Dallow gathered a team of half a dozen homicide detectives and arrived in Noosa on Monday and, together with Magnussen, set up a murder room in Noosa Heads CIB.

Noosa Heads is a close-knit community of about 15,000, keen on sport and protecting the environment - a country town on the beach. The district's response overwhelmed the 20 investigators in the murder room.

Sian's disappearance eventually attracted 700 leads. Each one was entered into computers and every morning detectives collected their bundle of job print-outs. Magnussen and Dallow worked as a team. Atkinson took the Kingi family under his wing.

Many people saw Sian ride her bike away from Noosa Fair shopping centre, saw her pass between the bowls club and the tennis courts. That was her.

But she was not the hitchhiker who got a lift in a brown Falcon station wagon heading south, nor the girl who was dropped off at Noosa Heads near the surf club.

A woman at Sunshine Beach swore she heard a female voice call, "Come here, Sian", and another at Tewantin heard screaming at 1.30am.

Several residents in a caravan park rang independently to report a girl heard screaming for help from a car flying down the highway late on Friday night. It was a strong, but eventually fruitless, lead.

It was a bad week for perverts, flashers, loiterers and sickos in Noosa. Police in casual clothes staked out beaches and netted several men exposing themselves.

The only firm lead was a white Holden station wagon, circa 1973, seen in the parking bay at Pinnaroo Park. Descriptions of its accessories varied from mag wheels and roof-rack to curtains, sun visor, blue panels and of a surfie appearance - but always a white Holden station wagon.

The inquiry released descriptions of the car and that of a man in his early 30s, with sun-bleached hair seen standing near the car. That came over the radio news on Sunday, November 29.

ASSIGNED TASK: Reproduce the passage about the Noosa investigation into Sian's disappearance word for word. Rely only on the passage about the Noosa investigation.

SOURCE DATA:
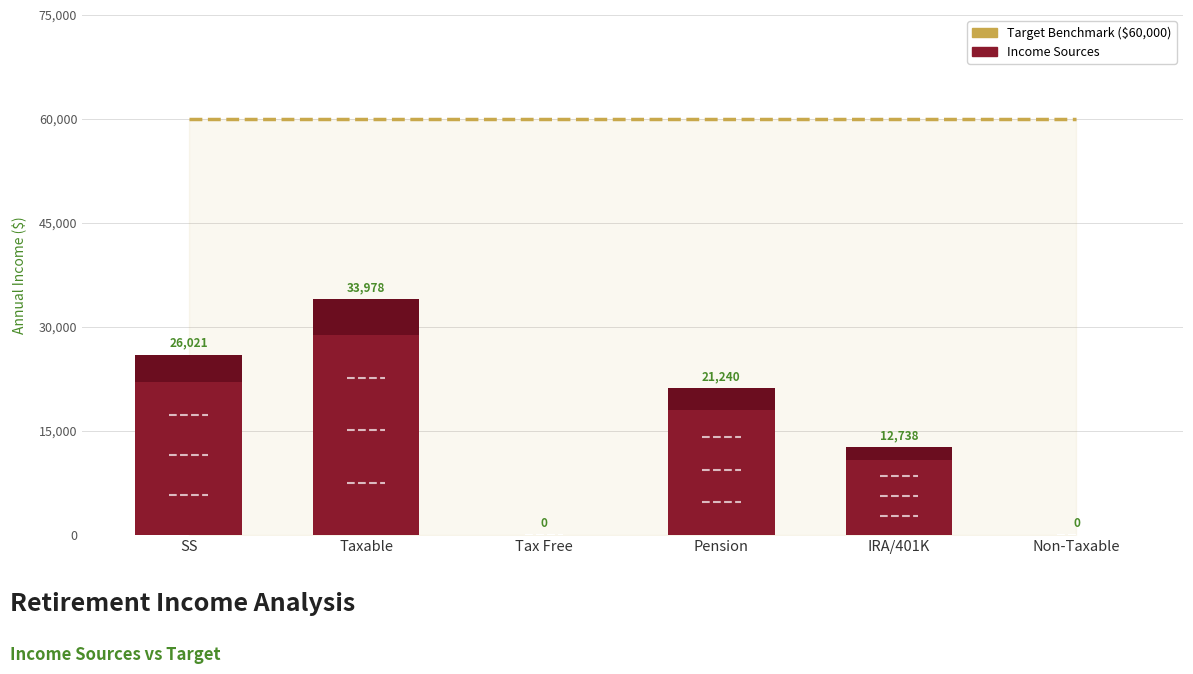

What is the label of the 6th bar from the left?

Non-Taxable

---

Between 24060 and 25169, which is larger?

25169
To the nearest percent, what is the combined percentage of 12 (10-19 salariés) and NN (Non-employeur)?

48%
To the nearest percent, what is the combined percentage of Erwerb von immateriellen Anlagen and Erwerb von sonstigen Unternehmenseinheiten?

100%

---

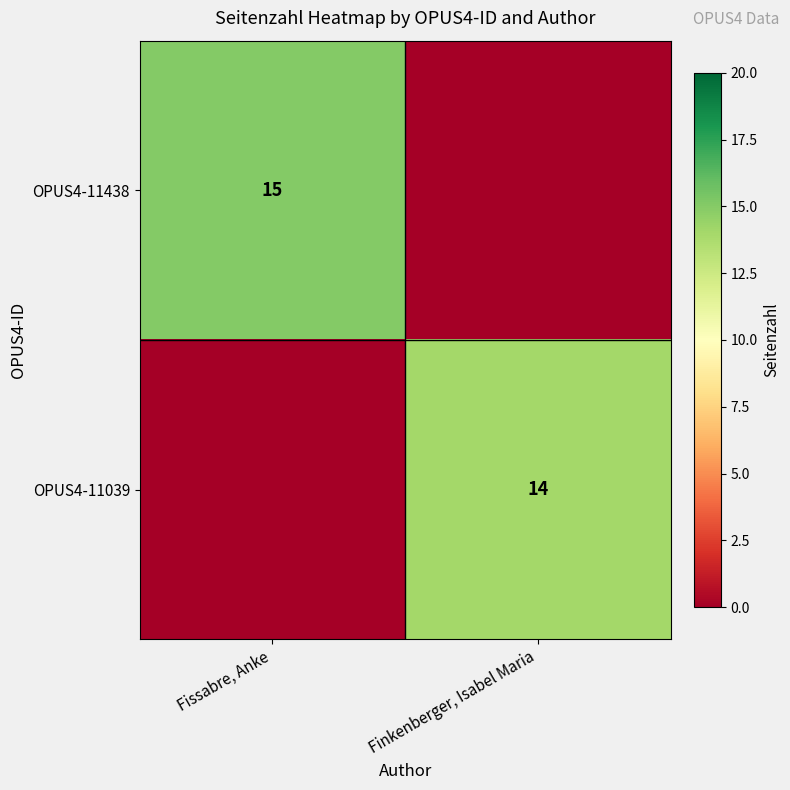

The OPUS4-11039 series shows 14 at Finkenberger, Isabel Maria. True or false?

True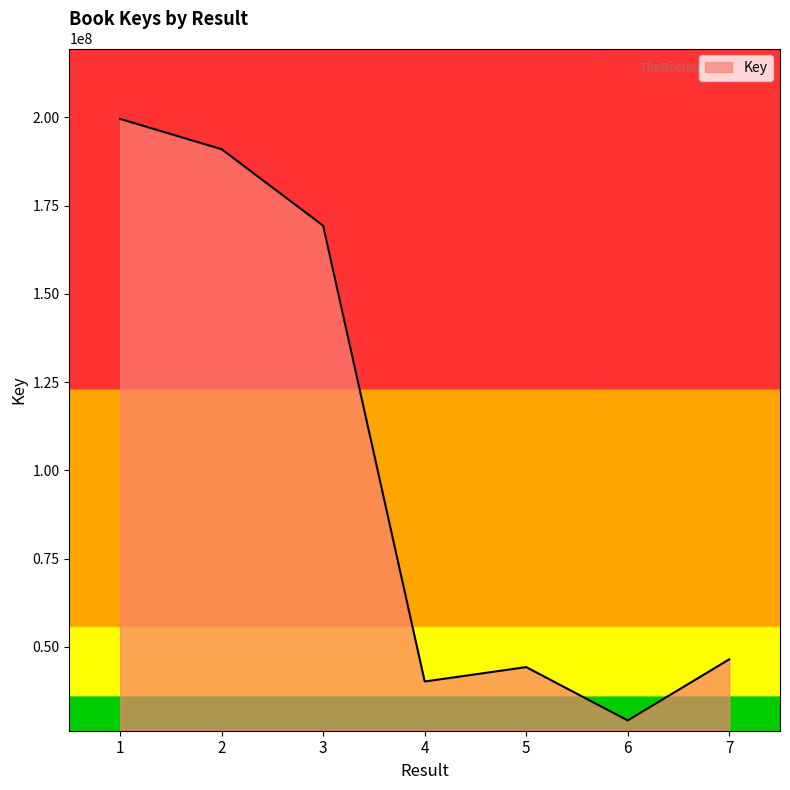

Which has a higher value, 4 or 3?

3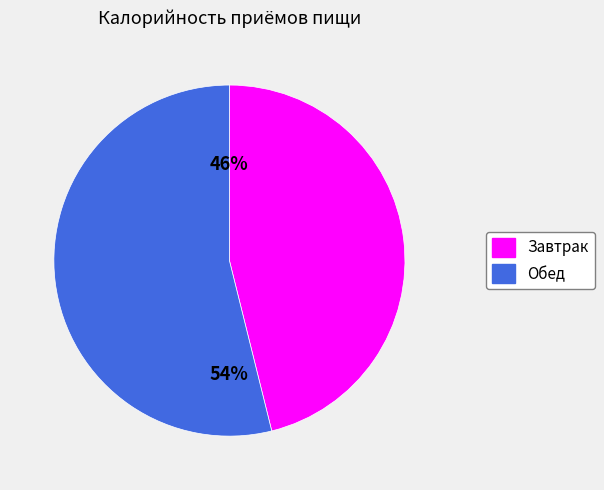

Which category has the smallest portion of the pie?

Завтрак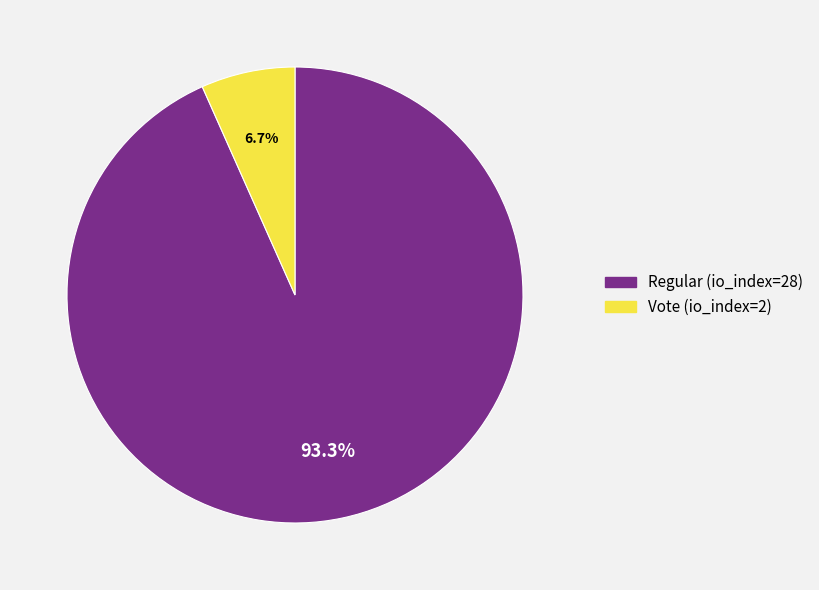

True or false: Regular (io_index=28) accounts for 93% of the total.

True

RESPONSE TO THIS TASK:
Dallow gathered a team of half a dozen homicide detectives and arrived in Noosa on Monday and, together with Magnussen, set up a murder room in Noosa Heads CIB.

Noosa Heads is a close-knit community of about 15,000, keen on sport and protecting the environment - a country town on the beach. The district's response overwhelmed the 20 investigators in the murder room.

Sian's disappearance eventually attracted 700 leads. Each one was entered into computers and every morning detectives collected their bundle of job print-outs. Magnussen and Dallow worked as a team. Atkinson took the Kingi family under his wing.

Many people saw Sian ride her bike away from Noosa Fair shopping centre, saw her pass between the bowls club and the tennis courts. That was her.

But she was not the hitchhiker who got a lift in a brown Falcon station wagon heading south, nor the girl who was dropped off at Noosa Heads near the surf club.

A woman at Sunshine Beach swore she heard a female voice call, "Come here, Sian", and another at Tewantin heard screaming at 1.30am.

Several residents in a caravan park rang independently to report a girl heard screaming for help from a car flying down the highway late on Friday night. It was a strong, but eventually fruitless, lead.

It was a bad week for perverts, flashers, loiterers and sickos in Noosa. Police in casual clothes staked out beaches and netted several men exposing themselves.

The only firm lead was a white Holden station wagon, circa 1973, seen in the parking bay at Pinnaroo Park. Descriptions of its accessories varied from mag wheels and roof-rack to curtains, sun visor, blue panels and of a surfie appearance - but always a white Holden station wagon.

The inquiry released descriptions of the car and that of a man in his early 30s, with sun-bleached hair seen standing near the car. That came over the radio news on Sunday, November 29.